PBGC v. LTV Corp.
Citation and Court
496 U.S. 633 (1990), Supreme Court of the United States
Facts
LTV Corporation filed for bankruptcy and its three pension plans were terminated and assumed by the Pension Benefit Guaranty Corporation (PBGC). LTV later began paying enhanced “follow-on” benefits to retirees out of its own funds. The PBGC then decided to restore the pension plans to LTV, reasoning that LTV’s follow-on benefits effectively re-created the plans. LTV challenged the restoration as arbitrary and capricious.
Issue
Whether the PBGC’s decision to restore terminated pension plans to LTV was arbitrary and capricious under the APA, and whether the PBGC’s failure to consider all relevant factors invalidated the restoration.
Holding
The PBGC’s restoration decision was not arbitrary and capricious; the agency adequately considered the factors Congress intended it to weigh, including the moral hazard concern that companies would shed pension obligations through bankruptcy while maintaining equivalent benefits through other channels.
Rule / Doctrine
Under APA arbitrary and capricious review, courts examine whether the agency considered the factors Congress intended and whether its decision is rationally connected to the facts before it.
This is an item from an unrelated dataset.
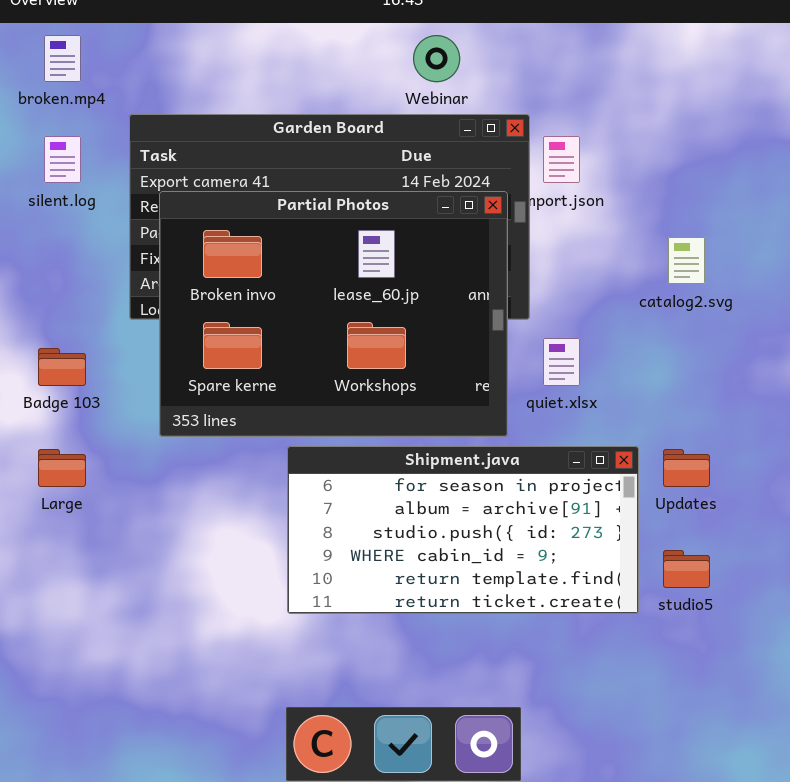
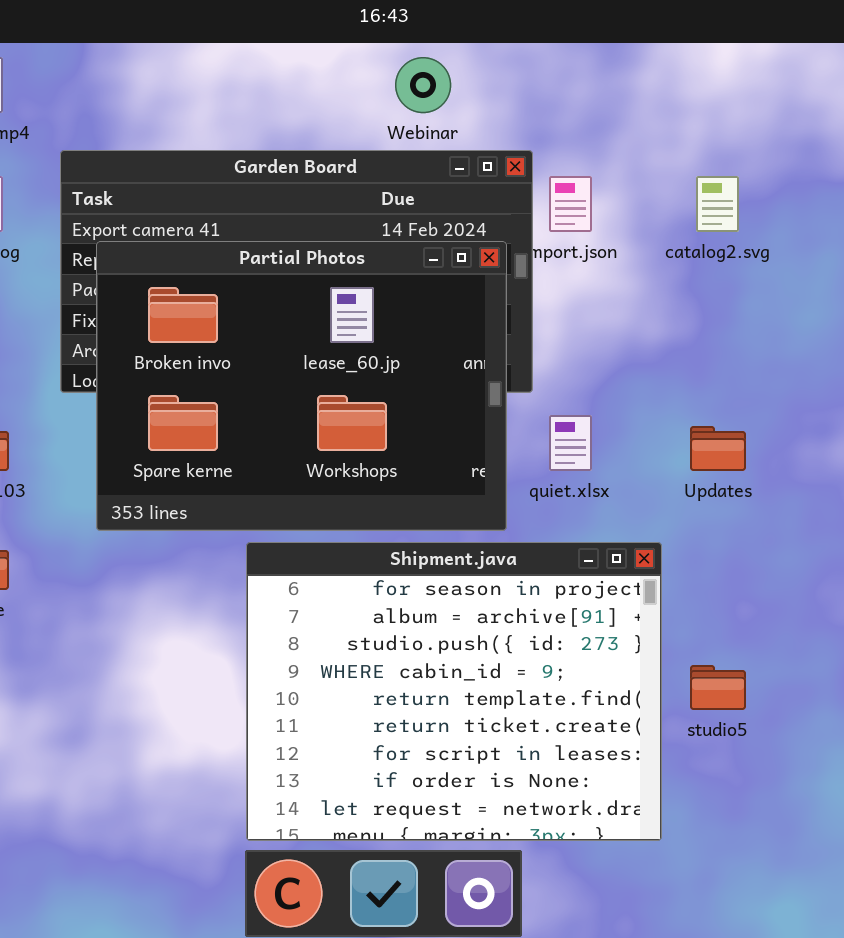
catalog2.svg: [668,237,705,284] -> [696,176,739,232], moved
Shipment.java: [287,446,639,614] -> [246,542,662,841], resized
Updates: [663,449,710,487] -> [690,426,746,471], moved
An agency may consider factors — such as deterrence of moral hazard — that are not explicitly listed in the statute if they reflect an intelligible connection to the statutory purpose.
Significance
PBGC v. LTV is a frequently cited example of how courts apply arbitrary and capricious review deferentially to complex agency decisions implicating pension law, bankruptcy, and labor policy. It reinforces the principle that the reviewing court may not substitute its judgment for the agency’s on policy grounds.